Which lines below contain the word "über"? Copy each one.
===== Records for the exercise
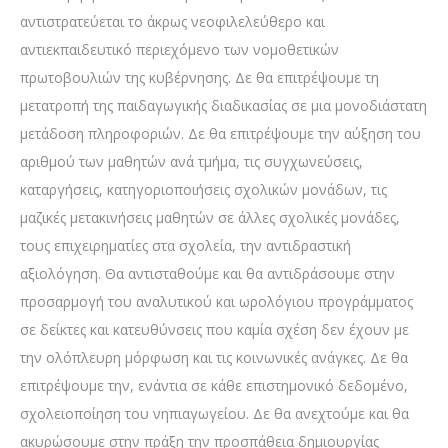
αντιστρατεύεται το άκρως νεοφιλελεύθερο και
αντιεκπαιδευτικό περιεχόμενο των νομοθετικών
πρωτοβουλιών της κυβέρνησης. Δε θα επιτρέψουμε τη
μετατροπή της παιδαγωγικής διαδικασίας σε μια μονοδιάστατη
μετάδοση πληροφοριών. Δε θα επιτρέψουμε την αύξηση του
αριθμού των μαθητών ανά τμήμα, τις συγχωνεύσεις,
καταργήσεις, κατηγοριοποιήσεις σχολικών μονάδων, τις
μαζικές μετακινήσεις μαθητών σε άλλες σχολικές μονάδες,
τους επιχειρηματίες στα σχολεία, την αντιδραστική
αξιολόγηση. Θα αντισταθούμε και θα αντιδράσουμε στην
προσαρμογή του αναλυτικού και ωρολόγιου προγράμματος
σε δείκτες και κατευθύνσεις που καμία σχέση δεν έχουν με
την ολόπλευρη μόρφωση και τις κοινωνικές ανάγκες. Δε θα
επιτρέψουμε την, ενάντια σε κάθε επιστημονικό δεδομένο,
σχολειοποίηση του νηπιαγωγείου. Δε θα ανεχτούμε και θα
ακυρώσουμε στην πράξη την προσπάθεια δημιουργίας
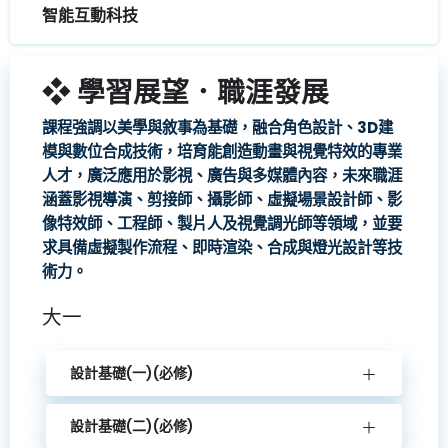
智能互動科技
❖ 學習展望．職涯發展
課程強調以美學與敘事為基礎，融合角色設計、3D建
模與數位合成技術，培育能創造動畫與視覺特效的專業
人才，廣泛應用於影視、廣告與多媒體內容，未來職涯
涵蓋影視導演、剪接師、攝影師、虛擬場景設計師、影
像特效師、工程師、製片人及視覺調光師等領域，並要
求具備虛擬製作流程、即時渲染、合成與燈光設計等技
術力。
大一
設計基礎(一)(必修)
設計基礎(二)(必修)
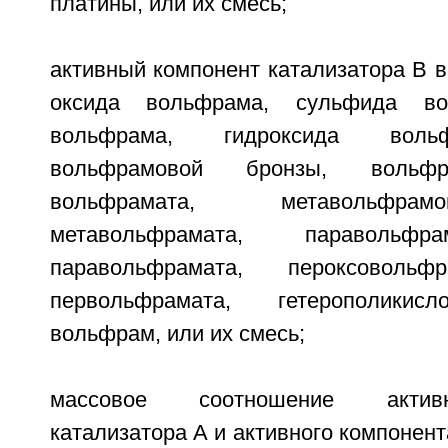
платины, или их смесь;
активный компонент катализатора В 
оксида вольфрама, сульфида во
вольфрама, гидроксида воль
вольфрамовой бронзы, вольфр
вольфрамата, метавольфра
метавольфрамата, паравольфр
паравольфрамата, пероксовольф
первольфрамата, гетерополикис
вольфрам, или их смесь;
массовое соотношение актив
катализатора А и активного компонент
==========
===== Records for the exercise
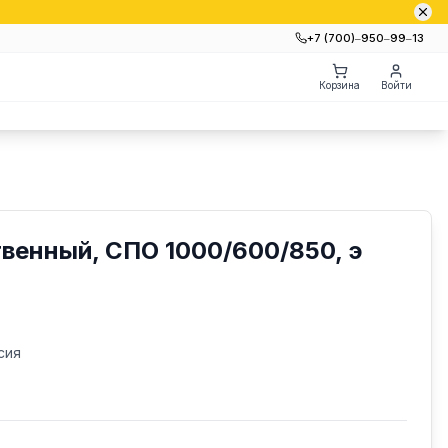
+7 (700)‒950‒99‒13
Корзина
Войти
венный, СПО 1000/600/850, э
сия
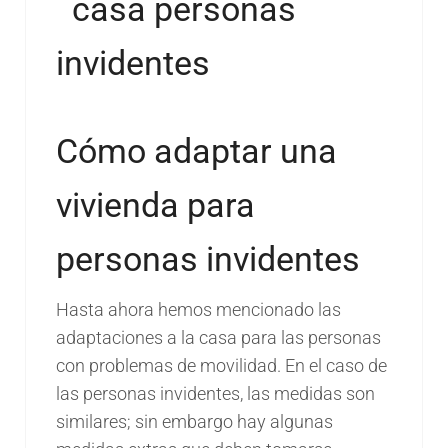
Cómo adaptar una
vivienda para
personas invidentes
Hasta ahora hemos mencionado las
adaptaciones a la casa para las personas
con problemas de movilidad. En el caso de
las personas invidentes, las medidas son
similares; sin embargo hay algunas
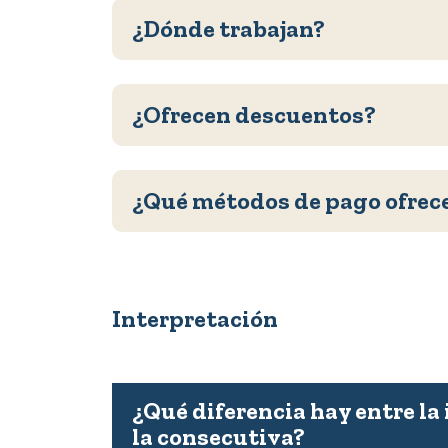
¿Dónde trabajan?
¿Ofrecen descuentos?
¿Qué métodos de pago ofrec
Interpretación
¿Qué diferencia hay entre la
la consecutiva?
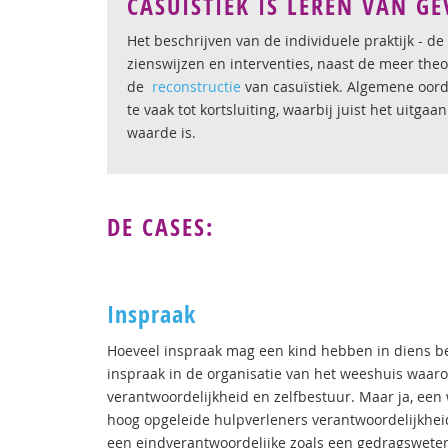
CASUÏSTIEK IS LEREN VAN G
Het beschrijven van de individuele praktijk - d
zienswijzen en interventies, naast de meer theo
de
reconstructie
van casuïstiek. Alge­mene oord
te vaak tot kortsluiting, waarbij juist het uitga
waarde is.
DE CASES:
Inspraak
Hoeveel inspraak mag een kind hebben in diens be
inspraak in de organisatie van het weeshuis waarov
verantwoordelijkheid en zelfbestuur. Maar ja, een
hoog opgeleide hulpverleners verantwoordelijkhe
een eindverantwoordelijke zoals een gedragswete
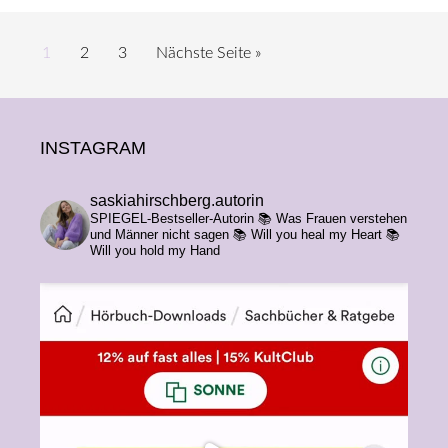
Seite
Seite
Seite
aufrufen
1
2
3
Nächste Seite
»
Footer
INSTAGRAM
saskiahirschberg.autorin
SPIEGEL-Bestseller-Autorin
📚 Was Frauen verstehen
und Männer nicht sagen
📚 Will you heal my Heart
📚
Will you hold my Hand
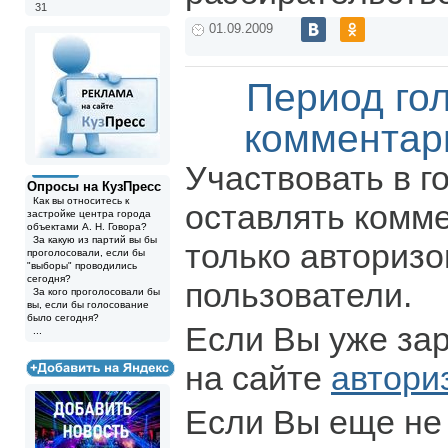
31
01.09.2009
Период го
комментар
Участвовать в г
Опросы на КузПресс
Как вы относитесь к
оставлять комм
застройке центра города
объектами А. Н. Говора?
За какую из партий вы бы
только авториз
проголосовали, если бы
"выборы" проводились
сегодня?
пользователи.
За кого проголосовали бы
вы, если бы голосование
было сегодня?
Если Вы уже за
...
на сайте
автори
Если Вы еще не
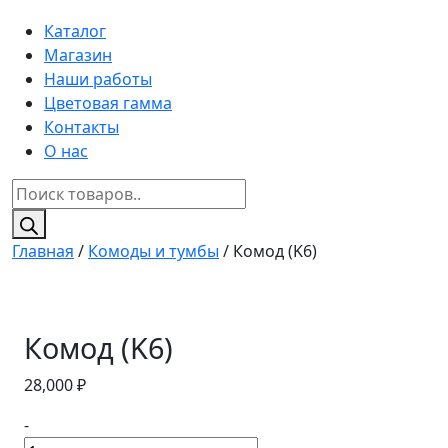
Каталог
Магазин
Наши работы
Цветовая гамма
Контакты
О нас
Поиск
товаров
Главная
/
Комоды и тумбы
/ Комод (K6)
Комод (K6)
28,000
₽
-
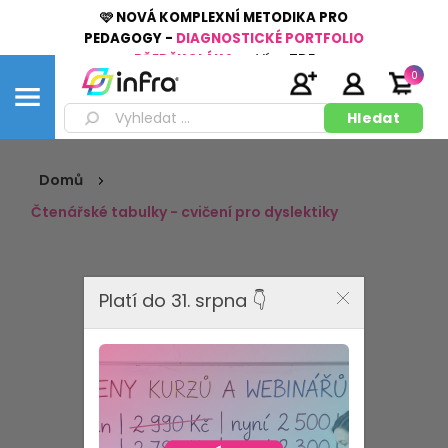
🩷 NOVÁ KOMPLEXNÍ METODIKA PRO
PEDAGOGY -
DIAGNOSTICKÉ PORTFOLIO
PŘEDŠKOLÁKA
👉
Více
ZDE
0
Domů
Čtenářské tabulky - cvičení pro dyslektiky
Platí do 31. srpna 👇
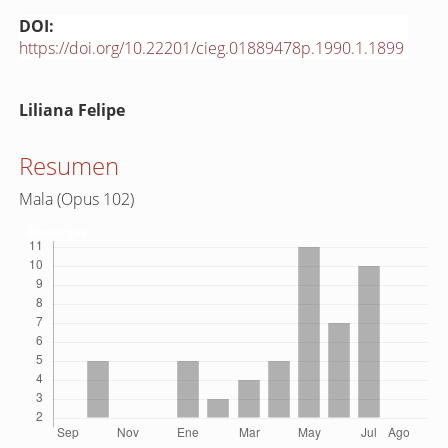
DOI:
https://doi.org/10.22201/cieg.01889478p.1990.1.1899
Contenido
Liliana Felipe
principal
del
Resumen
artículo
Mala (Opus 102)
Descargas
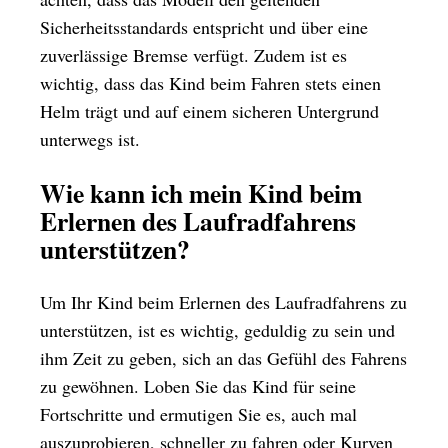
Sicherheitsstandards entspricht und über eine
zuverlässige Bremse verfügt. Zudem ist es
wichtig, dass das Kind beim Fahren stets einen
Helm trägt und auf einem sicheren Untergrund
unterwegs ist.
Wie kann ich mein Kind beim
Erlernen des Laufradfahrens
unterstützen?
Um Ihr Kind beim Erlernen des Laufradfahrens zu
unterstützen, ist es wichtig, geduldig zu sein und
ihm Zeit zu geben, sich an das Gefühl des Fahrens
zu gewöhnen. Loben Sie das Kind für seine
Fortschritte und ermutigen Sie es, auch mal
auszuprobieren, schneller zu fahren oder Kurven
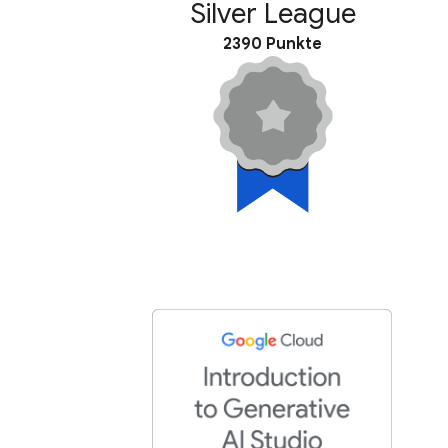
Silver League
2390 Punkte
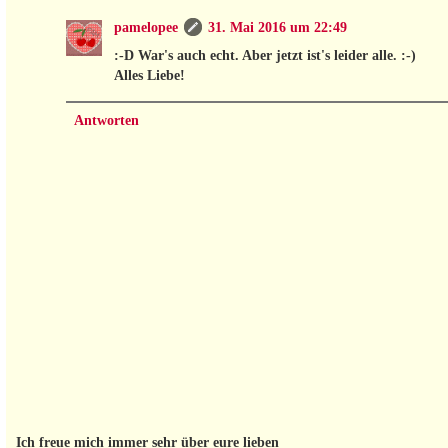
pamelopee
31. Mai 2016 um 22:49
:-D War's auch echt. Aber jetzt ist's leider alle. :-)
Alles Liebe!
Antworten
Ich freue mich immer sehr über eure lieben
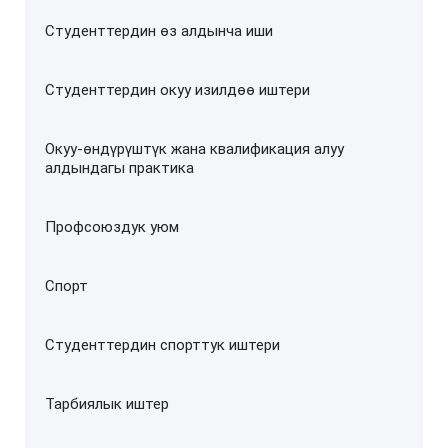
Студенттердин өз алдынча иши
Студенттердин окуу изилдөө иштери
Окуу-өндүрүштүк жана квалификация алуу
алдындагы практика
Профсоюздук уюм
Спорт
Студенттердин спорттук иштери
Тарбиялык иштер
==========
### Answer section
Sicherheitsstandards entspricht und über eine
Ich freue mich immer sehr über eure lieben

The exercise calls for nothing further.